▶ [To-do item]: A faithful copy of every entry is the goal; keep the images out of it.

[Document understanding data]
※ ※ ※

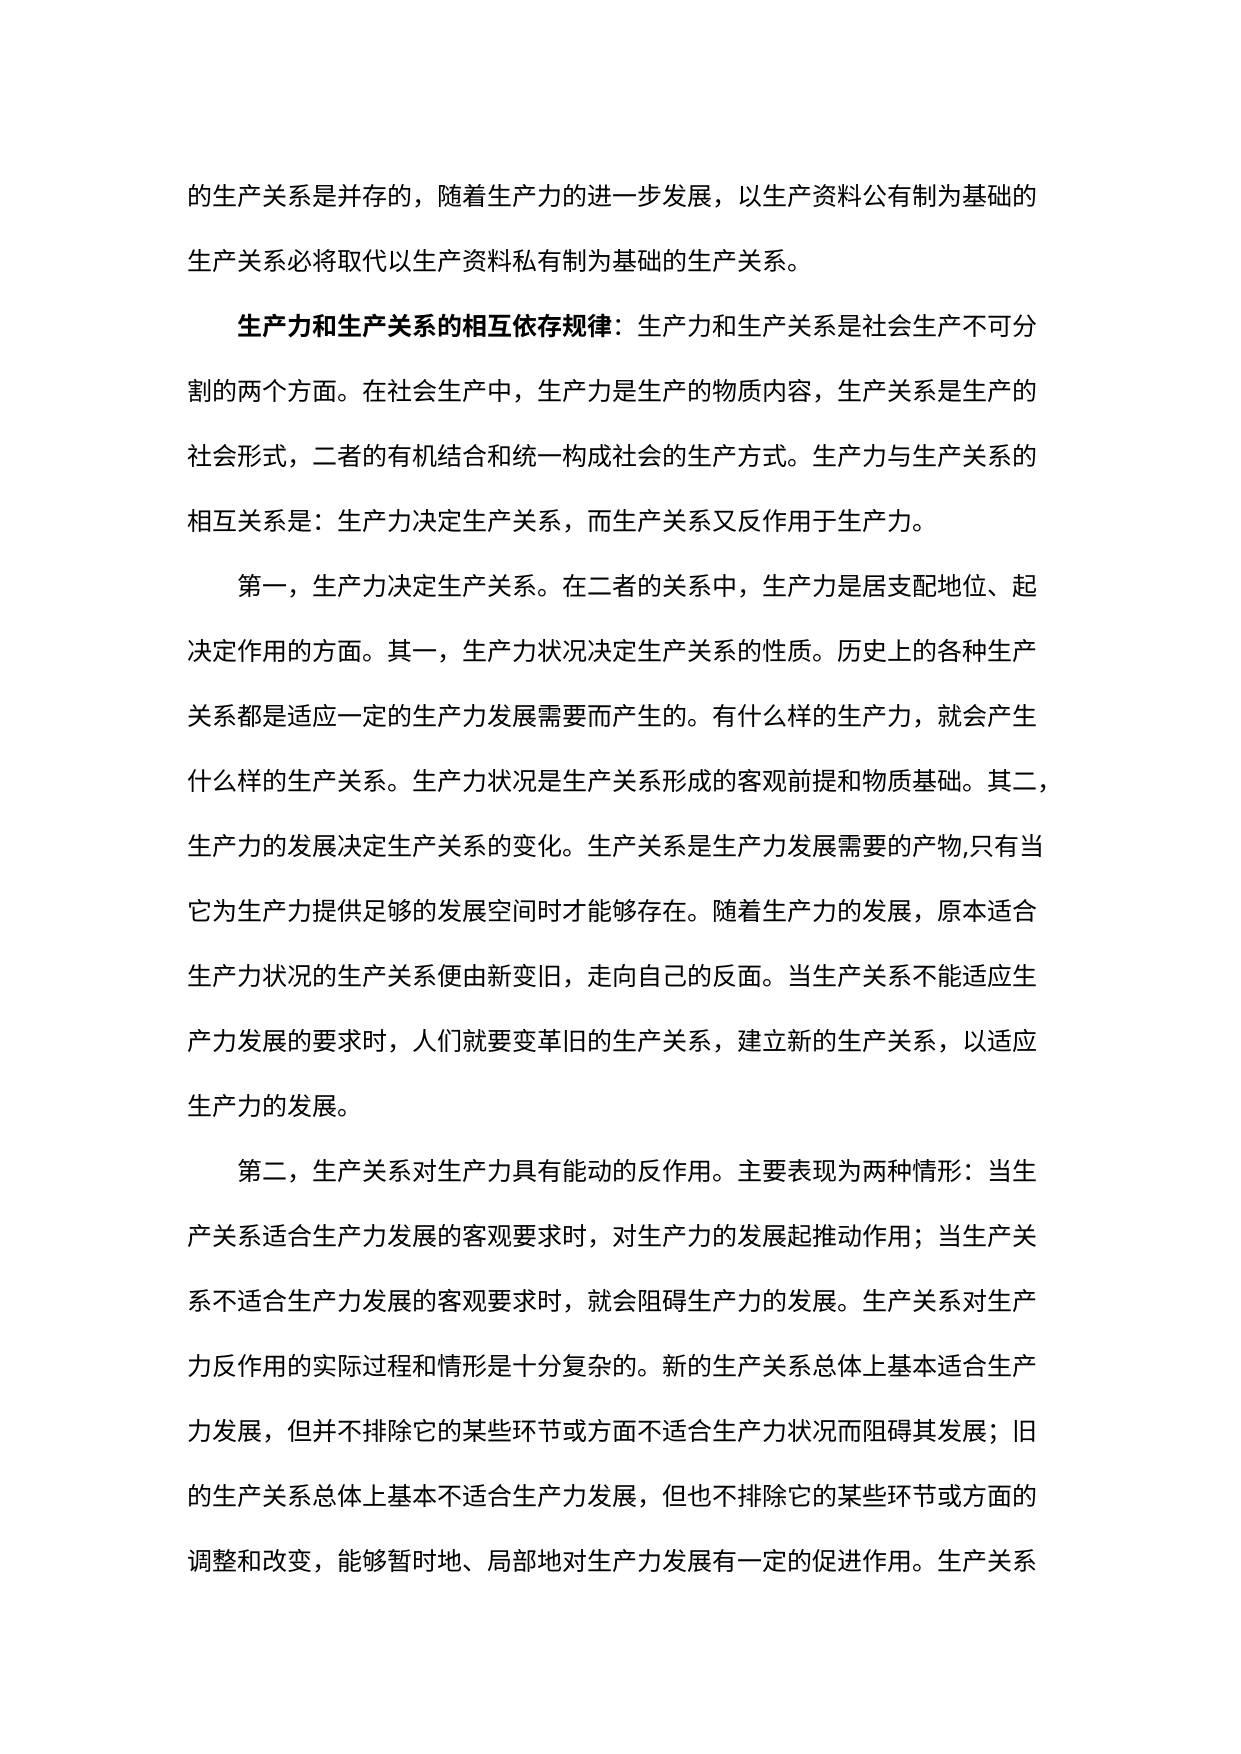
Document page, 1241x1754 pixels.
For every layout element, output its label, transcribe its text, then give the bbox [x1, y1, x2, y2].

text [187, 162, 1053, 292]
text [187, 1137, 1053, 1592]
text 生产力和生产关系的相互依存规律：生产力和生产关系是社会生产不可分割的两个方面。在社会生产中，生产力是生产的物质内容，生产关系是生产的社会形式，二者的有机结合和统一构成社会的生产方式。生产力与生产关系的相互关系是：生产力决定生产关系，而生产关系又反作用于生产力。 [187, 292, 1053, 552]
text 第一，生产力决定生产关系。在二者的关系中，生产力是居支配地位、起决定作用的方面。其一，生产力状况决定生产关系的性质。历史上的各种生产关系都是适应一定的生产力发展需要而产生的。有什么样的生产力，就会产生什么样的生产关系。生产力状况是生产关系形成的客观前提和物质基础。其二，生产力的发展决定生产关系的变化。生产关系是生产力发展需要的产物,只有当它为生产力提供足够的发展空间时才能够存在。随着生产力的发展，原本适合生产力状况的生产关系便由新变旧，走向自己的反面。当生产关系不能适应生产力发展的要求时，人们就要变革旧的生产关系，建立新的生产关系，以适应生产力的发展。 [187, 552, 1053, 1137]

※ ※ ※

▶ [Reply]:
Document page, 1241x1754 pixels.
For every layout element, output its label, transcribe its text, then give the bbox [x1, y1, x2, y2].

text [187, 162, 1053, 292]
text [187, 1137, 1053, 1592]
text 生产力和生产关系的相互依存规律：生产力和生产关系是社会生产不可分割的两个方面。在社会生产中，生产力是生产的物质内容，生产关系是生产的社会形式，二者的有机结合和统一构成社会的生产方式。生产力与生产关系的相互关系是：生产力决定生产关系，而生产关系又反作用于生产力。 [187, 292, 1053, 552]
text 第一，生产力决定生产关系。在二者的关系中，生产力是居支配地位、起决定作用的方面。其一，生产力状况决定生产关系的性质。历史上的各种生产关系都是适应一定的生产力发展需要而产生的。有什么样的生产力，就会产生什么样的生产关系。生产力状况是生产关系形成的客观前提和物质基础。其二，生产力的发展决定生产关系的变化。生产关系是生产力发展需要的产物,只有当它为生产力提供足够的发展空间时才能够存在。随着生产力的发展，原本适合生产力状况的生产关系便由新变旧，走向自己的反面。当生产关系不能适应生产力发展的要求时，人们就要变革旧的生产关系，建立新的生产关系，以适应生产力的发展。 [187, 552, 1053, 1137]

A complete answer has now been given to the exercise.